## Description of the task
Look over the listing below and work out how many lines have the word "pulse". Write only that number.

___ Data for this task ___

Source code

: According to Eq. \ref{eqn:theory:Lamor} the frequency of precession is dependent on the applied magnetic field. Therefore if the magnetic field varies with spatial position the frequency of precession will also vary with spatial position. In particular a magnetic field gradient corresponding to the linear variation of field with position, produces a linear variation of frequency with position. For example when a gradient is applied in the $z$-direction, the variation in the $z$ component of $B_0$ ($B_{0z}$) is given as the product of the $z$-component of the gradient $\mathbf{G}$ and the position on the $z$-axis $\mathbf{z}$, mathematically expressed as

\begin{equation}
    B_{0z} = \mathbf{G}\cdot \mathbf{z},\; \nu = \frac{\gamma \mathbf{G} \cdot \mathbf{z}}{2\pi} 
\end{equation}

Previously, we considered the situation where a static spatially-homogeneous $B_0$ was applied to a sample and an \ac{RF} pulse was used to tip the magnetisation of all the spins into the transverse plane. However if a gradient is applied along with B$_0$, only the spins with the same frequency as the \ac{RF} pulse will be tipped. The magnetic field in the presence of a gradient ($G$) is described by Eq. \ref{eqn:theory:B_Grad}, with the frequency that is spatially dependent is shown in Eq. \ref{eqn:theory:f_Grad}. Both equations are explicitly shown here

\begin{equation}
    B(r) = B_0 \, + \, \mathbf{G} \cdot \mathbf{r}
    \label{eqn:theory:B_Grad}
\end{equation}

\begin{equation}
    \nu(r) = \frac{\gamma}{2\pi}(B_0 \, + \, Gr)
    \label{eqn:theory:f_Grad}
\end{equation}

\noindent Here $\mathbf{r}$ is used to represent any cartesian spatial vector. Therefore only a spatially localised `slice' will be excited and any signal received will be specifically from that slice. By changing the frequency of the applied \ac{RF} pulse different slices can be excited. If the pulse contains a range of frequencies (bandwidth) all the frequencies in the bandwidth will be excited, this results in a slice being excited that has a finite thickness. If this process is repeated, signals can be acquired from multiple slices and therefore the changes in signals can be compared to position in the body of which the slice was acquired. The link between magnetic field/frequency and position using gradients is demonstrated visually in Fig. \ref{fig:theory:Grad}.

___

## Expected answer
2